When you’re ready to experience a stay of utter decadence, book your stay at The Beverly Hills Hotel. To put it mildly, two nights here was exactly what I needed to restore my soul, and reset. And be on the lookout for the article in this month’s issue that explores the history of the Corvette and how marvelous it is to drive such a sexy car to such a nostalgic and iconic Los Angeles hotel.
The Beverly Hills Hotel | Reservations (424) 421-0060
Fascinating Royalty + Cinematic History
The legendary pool opened in 1938 as ‘The Sand and Pool Club’, complete with sand to make it feel like a true beach club. Their famous Martinique banana leaf wallpaper was created in 1942 by heritage Southern California textile brand CW Stockwell, and selected by famed designer Don Loper in 1949 to adorn the walls of the newly renovated and redesigned hotel. It now enjoys iconic status as one of the most recognizable wallpapers in the world and has starred in several films. (The ATOD home office is inspired by this iconic wallpaper!)

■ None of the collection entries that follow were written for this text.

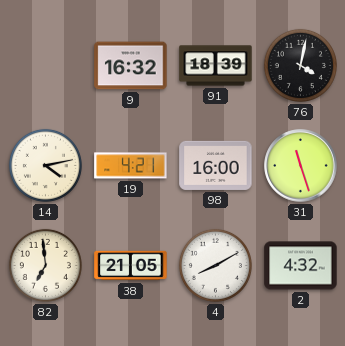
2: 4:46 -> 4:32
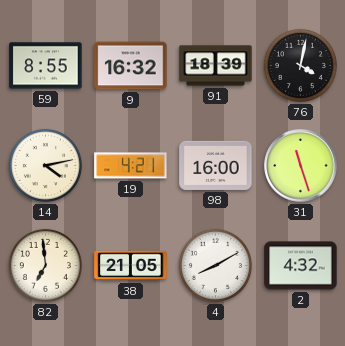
59: none -> 8:55
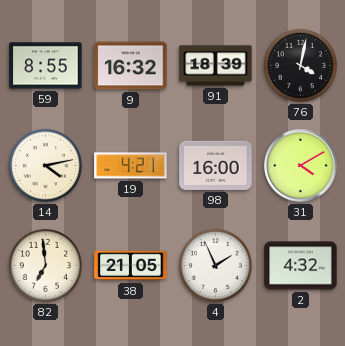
31: 11:27 -> 4:10
4: 8:10 -> 1:56
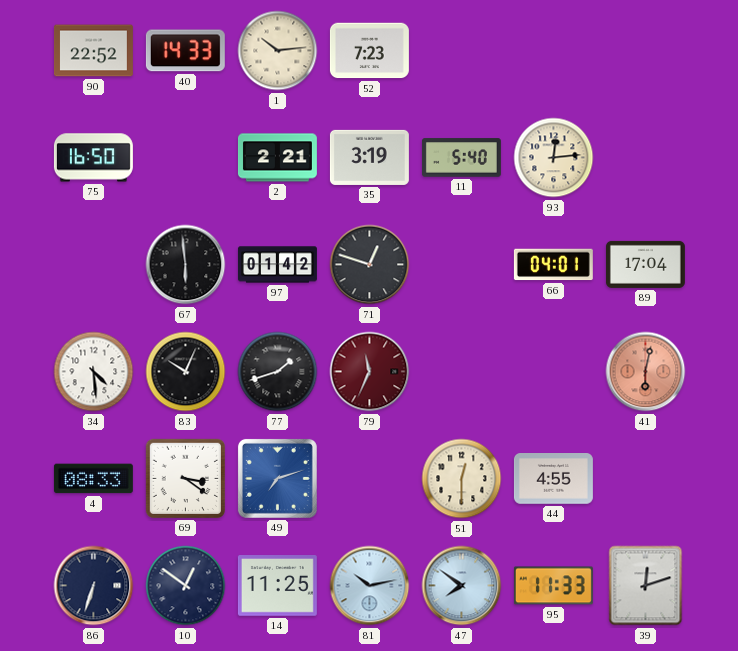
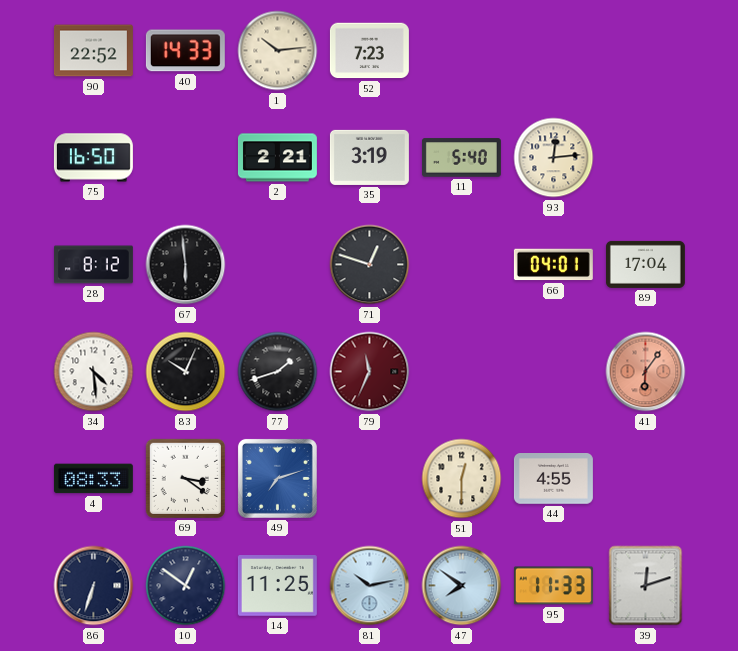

The hotel was first painted its distinctive pink back in 1948, to complement the sunset and popular country style of the time. The hotel has been known as the ‘Pink Palace’ ever since. The Crescent Wing was built in 1949 and designed by renowned architect Paul Williams, along with the reimagined Polo Lounge, Fountain Coffee Room and the lobby. Paul Williams created their famous logo in the 1950s, developing a bespoke font which has since been trademarked to protect its distinctive style. In his honour, they also have a suite named after him.
Guests included the Duke and Duchess of Windsor, Princess Margaret and Lord Snowdon, King Albert of Belgium, the Crown Prince of Monaco, John Wayne and Henry Fonda. Elizabeth Taylor’s father had an art gallery in the hotel’s lower level, and Liz began a tradition of frequenting bungalows with six of her eight husbands. In 1956, the hotel’s pool and cabana club were backdrops for Gregory Peck and Lauren Bacall in Designing Women. Frank Sinatra, Dean Martin and the rest of the Rat Pack engaged in prodigious drinking bouts in the Polo Lounge. Towards the end of the decade, Marilyn Monroe and Yves Montand checked into bungalows 20 and 21 while filming Let’s Make Love.
In the 1970s, John Lennon and Yoko Ono hid out in a bungalow for a week. Charlie Chaplin, a frequent guest in the 1920s, returned in 1972 to accept an honorary Oscar. Faye Dunaway stayed there after receiving her Academy Award for Network in 1977, and in 1978 Broadway playwright Neil Simon, a frequent guest, filmed California Suite at the property.